Um dos principais objetivos do empreendimento é recuperar os canais naturais de conexão das lagoas com o mar e os espelhos d’água e, dessa forma, melhorar o curso e a qualidade da água. A dragagem consiste no desassoreamento ou escavação de material do fundo de rios, lagoas, mares, baías e canais para proporcionar uma profundidade média nos canais de navegação e, assim, recuperar a hidrodinâmica local. Cabe ainda destacar que o material dragado está sendo utilizado nas cavas submersas existentes e nas margens recuperadas de manguezal, dentro do próprio Complexo Lagunar.
Com um aporte de 250 milhões de reais e prazo de conclusão de 36 meses, o investimento faz parte das obrigações contratuais assumidas pela Iguá Saneamento, responsável pelo projeto de revitalização de grande parte do empreendimento.
Durante a vistoria, técnicos da Iguá apresentaram à equipe da Agenersa e da Fundação Instituto de Pesquisas Econômicas (Fipe) as etapas já executadas e posteriormente a verificação in loco. Segundo o coordenador de projetos da Agenersa, Frederico Menezes Coelho, o projeto foi bem elaborado e está sendo executado a contento, entretanto, frisou que sem a execução das obras complementares de coleta e tratamento de todos os esgotos, em vez serem lançados no Complexo Lagunar, essas melhorias poderão se tornar ineficazes, como ocorreu em outros casos semelhantes de dragagem e aterro no Estado do Rio de Janeiro. “Um dos papéis da Agenersa é a análise do projeto e sua verificação da compatibilidade com o que realmente está sendo executado”, concluiu Menezes.
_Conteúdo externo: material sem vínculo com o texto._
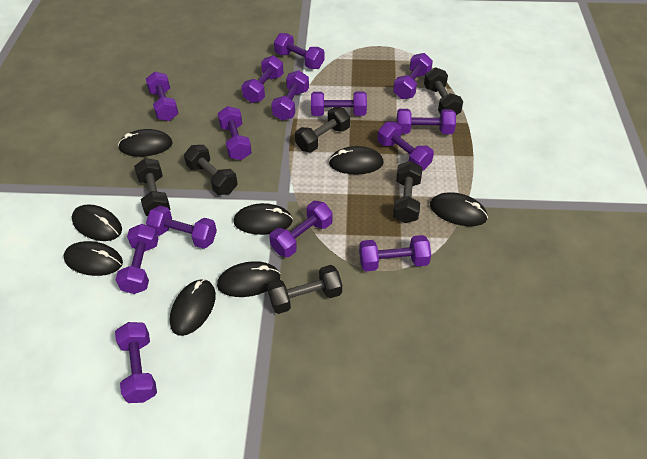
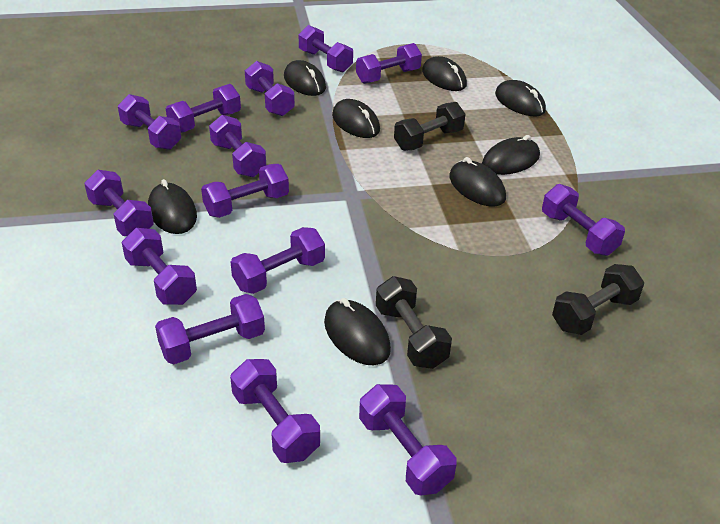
black dumbbell: 6 -> 3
A especialista de certificador independente da Fipe, Enily de Souza Peixoto esclareceu que o contrato não dispõe de indicadores para o complexo lagunar. Por esse motivo, o acompanhamento será feito por batimetria que se trata da mensuração da profundidade das massas de água para determinação da topografia do seu leito.
Licenciada pelo Instituto Estadual do Ambiente (Inea), a obra de dragagem recebeu status de empreendimento estratégico pelo Governo do Estado do Rio de Janeiro devido a sua relevância ambiental, econômica e social. Em 07 de fevereiro de 2023, o Governador Cláudio Castro assinou uma norma técnica para desburocratizar e acelerar a execução do projeto. À época, o Governador destacou a importância de trabalhar em parceria com a iniciativa privada na despoluição das lagoas que, além de ser uma demanda antiga da população, vai permitir o desenvolvimento da região e a melhoria da condição de vida das pessoas.
Com o objetivo de promover um maior ganho ambiental, o projeto também contempla a criação de três novas áreas de manguezal utilizando o material dragado; plantio de mudas nativas na Lagoa da Tijuca e a implementação de um cinturão de proteção dos mangues existentes.
Representantes da Iguá informaram que o monitoramento ambiental é parte fundamental do projeto o que possibilita verificar os parâmetros como oxigênio dissolvido na água, pH e turbidez. O escopo contratual estabelece para a concessionária, a criação de um Plano Básico Ambiental (PBA) abarcando a execução de alguns programas, entre eles: educação ambiental e monitoramentos da fauna lagunar e marinha como os jacarés de papo amarelo típicos da região; qualidade da água e balneabilidade.